Rewrite the Placemaker review between "Annie Dillard, in The" and "and making home.", inclusive, switching "bone" to "root" throughout.

→ **Passage**
════════════════════

Annie Dillard, in The Writing Life, encourages writers to remember Thoreau’s salient recommendation: “Circle round and round your life… Know your own bone; gnaw at it, bury it, unearth it, and gnaw it still.” If it’s possible to gnaw a bone elegantly, Christie Purifoy does just that in her newly-released second book, Placemaker: Cultivating Places of Comfort, Beauty, and Peace. Like her debut, Roots & Sky, Purifoy continues to circle round and round the subject of finding, losing, and making home.

With regard to Thoreau, a more apt metaphor Placemaker might be sitting under the shade of a tree we didn’t plant. Purifoy provides a virtual grove of shade trees gathered from the landscapes of the places she’s lived throughout her life. Not unlike Annie Dillard (or Thoreau) in her diligence to wring wonder from the natural world, Christie Purifoy offers readers glimpses of the universe’s deepest truth, goodness, and beauty from the fauna and flora we encounter in the ordinary places we make our homes.

════════════════════

(Dataset excerpts)
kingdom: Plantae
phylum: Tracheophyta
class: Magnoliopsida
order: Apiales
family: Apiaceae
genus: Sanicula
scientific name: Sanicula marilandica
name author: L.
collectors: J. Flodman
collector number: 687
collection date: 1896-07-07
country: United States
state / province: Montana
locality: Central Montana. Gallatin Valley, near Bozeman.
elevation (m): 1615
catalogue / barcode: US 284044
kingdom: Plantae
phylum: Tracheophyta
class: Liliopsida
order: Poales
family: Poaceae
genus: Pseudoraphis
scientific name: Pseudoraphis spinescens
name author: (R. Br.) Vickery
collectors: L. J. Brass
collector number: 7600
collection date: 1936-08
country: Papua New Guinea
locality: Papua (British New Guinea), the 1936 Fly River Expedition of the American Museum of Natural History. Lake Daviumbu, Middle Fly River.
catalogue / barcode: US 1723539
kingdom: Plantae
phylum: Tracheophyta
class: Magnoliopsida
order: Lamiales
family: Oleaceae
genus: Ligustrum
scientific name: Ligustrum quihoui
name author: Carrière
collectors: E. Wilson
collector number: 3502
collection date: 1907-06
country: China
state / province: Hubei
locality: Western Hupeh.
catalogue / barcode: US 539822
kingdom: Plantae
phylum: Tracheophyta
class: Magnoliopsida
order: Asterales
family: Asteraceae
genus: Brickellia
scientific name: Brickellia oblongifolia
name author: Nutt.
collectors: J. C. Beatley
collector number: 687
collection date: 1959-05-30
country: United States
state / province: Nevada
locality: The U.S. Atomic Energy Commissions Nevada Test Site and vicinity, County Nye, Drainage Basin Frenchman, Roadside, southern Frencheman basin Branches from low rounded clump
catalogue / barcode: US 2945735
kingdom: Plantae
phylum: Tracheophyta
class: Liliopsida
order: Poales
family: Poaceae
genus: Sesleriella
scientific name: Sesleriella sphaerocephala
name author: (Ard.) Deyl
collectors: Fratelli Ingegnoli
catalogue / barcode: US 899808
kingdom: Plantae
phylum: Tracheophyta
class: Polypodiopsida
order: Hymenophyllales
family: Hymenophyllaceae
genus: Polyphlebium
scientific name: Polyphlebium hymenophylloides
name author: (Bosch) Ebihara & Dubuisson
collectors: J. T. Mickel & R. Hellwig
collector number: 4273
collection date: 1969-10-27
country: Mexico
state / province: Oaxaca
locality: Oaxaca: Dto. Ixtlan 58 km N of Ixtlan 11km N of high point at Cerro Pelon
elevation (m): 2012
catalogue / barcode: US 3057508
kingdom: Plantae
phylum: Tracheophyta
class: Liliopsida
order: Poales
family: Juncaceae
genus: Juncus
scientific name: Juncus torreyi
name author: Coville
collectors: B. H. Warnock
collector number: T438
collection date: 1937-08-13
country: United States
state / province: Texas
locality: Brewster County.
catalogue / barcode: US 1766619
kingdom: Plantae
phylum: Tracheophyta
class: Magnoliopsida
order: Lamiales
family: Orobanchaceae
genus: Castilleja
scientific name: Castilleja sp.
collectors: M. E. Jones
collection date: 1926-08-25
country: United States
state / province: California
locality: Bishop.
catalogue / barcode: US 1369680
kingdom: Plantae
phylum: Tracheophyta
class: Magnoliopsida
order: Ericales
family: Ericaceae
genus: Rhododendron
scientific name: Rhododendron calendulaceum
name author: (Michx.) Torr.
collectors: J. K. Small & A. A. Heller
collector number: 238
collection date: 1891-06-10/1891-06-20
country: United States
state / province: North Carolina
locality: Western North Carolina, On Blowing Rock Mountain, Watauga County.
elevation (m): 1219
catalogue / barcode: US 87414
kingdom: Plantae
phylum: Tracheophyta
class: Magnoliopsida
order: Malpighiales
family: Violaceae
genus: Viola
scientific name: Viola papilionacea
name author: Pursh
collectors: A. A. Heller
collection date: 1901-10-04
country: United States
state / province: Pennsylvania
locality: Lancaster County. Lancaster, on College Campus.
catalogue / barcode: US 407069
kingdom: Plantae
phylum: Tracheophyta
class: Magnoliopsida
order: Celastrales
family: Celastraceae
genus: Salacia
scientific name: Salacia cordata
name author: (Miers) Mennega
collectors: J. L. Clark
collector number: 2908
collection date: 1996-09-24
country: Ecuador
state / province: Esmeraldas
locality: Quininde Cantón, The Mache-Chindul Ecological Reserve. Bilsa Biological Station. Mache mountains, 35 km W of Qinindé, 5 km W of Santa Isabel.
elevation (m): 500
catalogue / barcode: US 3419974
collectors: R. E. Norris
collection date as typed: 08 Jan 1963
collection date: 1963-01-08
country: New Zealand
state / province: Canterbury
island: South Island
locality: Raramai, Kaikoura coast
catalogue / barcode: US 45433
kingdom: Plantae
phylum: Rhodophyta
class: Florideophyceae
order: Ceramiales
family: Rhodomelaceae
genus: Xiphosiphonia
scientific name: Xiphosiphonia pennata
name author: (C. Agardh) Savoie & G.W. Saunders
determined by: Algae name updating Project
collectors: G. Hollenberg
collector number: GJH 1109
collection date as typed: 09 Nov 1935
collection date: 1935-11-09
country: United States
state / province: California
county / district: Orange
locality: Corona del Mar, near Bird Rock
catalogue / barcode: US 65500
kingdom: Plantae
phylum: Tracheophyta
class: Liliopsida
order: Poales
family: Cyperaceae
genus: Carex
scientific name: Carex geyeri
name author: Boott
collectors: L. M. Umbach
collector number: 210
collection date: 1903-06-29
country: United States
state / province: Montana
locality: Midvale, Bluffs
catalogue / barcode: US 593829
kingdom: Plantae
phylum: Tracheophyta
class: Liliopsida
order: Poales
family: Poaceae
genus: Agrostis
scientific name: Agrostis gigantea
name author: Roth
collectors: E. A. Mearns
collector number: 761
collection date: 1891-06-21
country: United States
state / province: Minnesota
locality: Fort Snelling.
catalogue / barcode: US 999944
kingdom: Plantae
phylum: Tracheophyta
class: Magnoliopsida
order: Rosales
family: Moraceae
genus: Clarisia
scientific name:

════════════════════

→ **Full solution**
Annie Dillard, in The Writing Life, encourages writers to remember Thoreau’s salient recommendation: “Circle round and round your life… Know your own root; gnaw at it, bury it, unearth it, and gnaw it still.” If it’s possible to gnaw a root elegantly, Christie Purifoy does just that in her newly-released second book, Placemaker: Cultivating Places of Comfort, Beauty, and Peace. Like her debut, Roots & Sky, Purifoy continues to circle round and round the subject of finding, losing, and making home.